Przemoc wobec chrześcijan w Egipcie i Iraku
Wczoraj rano z bólem przyjęliśmy wiadomość o groźnym zamachu na koptyjską wspólnotę chrześcijańską, do jakiego doszło w Aleksandrii w Egipcie. Ten nikczemny akt, niosący śmierć, podobnie jak podkładanie bomb obecnie także w pobliżu domów chrześcijan w Iraku, by zmusić ich do emigracji, obraża Boga i całą ludzkość, która właśnie wczoraj modliła się o pokój, z nadzieją rozpoczynając nowy rok.

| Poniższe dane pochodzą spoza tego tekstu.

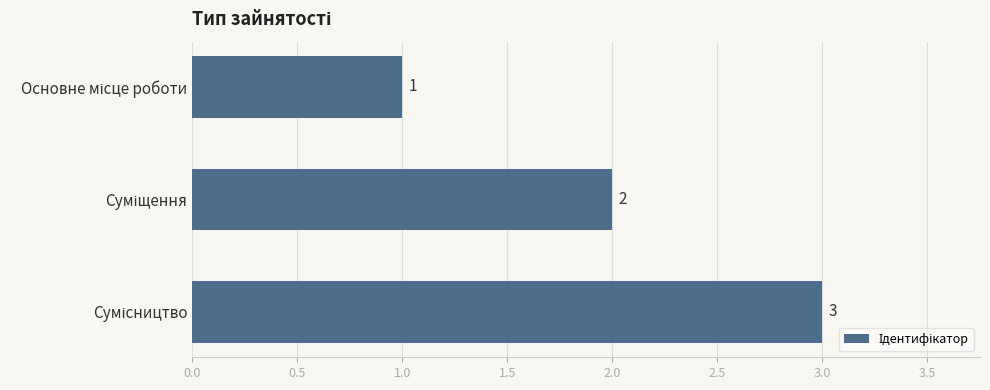

What is the value of the 1st bar from the top?

1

Wobec takiej strategii przemocy, wymierzonej w chrześcijan, a której skutki ponosi całe społeczeństwo, modlę się za ofiary i za ich rodziny i zachęcam wspólnoty kościelne do trwania w wierze i wytrwałego dawania świadectwa nieuciekania się do przemocy, które płynie z Ewangelii. Myślę także o bardzo wielu ludziach zaangażowanych w pracę duszpasterską, zabitych w r. 2010 w różnych regionach świata. Pamiętajmy o nich w modlitwie przed Panem. Pozostańmy zjednoczeni w Chrystusie, naszej nadziei i pokoju.
Po polsku:
Serdeczne pozdrowienie kieruję do Polaków. Dzisiejsza liturgia podpowiada nam, byśmy chwalili odwieczną mądrość Boga i dziękowali za błogosławieństwo, jakim nas obdarzył we wcielonym Słowie. «Ono było na początku u Boga. (...) W Nim było życie, a życie było światłością ludzi». Niech ta światłość opromienia każdy dzień nowego roku i całego naszego życia. Niech Bóg wam błogosławi.